Oral squamous cell carcinoma (OSCC) is a leading cause of cancer-related morbidity and mortality worldwide, largely due to late-stage diagnosis and lack of reliable non-invasive biomarkers. Long non-coding RNAs (lncRNAs) such as HOTAIR, ANRIL, and MEG3 are emerging as potential liquid biopsy biomarkers in solid tumors. Current study evaluates the plasma expression levels of HOTAIR, ANRIL, and MEG3 in OSCC patients and assess their diagnostic potential and correlation with clinicopathological parameters.

MATERIAL AND METHODS

In this case-control study, plasma samples were collected from 80 histologically confirmed treatment-naïve OSCC patients and 40 age- and sex-matched healthy controls.

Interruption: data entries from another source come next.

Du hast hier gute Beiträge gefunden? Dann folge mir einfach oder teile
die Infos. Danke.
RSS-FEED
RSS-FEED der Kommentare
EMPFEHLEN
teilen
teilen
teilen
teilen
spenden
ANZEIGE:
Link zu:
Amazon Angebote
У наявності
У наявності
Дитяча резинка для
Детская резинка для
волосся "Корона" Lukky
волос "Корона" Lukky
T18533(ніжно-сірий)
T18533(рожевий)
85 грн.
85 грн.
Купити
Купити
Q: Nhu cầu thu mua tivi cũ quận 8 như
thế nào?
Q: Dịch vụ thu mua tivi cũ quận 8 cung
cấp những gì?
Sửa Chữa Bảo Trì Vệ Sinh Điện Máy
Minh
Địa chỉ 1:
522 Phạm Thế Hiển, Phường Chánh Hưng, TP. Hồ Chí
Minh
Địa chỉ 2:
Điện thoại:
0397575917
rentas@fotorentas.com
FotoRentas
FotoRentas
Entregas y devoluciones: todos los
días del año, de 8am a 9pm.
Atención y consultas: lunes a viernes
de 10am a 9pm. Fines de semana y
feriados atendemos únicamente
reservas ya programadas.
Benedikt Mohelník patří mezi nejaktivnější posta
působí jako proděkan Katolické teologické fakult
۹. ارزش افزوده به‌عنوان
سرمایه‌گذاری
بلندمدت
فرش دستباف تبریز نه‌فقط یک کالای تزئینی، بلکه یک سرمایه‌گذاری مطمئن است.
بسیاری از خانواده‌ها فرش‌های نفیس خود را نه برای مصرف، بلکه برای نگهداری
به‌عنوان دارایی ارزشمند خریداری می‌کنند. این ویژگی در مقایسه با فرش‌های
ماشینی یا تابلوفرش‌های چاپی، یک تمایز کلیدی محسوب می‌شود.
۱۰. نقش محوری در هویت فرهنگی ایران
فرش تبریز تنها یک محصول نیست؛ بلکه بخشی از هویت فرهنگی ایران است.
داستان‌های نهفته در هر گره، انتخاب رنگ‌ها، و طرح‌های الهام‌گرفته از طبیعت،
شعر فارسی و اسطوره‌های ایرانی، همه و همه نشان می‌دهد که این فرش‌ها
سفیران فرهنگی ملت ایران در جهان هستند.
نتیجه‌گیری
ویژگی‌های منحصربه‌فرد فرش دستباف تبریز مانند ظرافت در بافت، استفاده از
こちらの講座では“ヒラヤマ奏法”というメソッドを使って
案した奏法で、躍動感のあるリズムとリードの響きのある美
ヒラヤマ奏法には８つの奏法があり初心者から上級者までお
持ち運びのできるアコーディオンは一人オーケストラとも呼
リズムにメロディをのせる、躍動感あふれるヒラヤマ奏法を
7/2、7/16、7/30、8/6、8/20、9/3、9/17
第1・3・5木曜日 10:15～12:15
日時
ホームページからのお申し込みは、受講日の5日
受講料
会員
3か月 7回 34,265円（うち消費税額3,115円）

Quantitative real-time PCR (qRT-PCR) was performed to analyze lncRNA expression. Statistical analyses were conducted to assess differential expression, clinicopathological associations, and diagnostic performance via ROC curve analysis.

RESULTS

Plasma HOTAIR and ANRIL were significantly upregulated (3.91- and 5.86-fold), while MEG3 was downregulated (0.12-fold) in OSCC compared to controls (p < 0.001 for all). Elevated levels of HOTAIR and ANRIL were associated with poor histological grade, higher T and N stage, LVI, PNI, necrosis, and advanced stage (p = 0001). MEG3 levels decreased progressively with disease stage. Individually, each lncRNA achieved an AUC of 0.99 with high sensitivity and specificity. The three-lncRNA panel (HOTAIR + ANRIL + MEG3) yielded an AUC of 0.95, with 91.25 % sensitivity and 92.50 % specificity. MEG3 showed the best diagnostic performance for early-stage OSCC.

CONCLUSION

Plasma lncRNAs HOTAIR, ANRIL, and MEG3 show strong potential as non-invasive diagnostic biomarkers for OSCC, correlating with tumor aggressiveness and early disease detection. These findings support further validation in larger multicentric studies.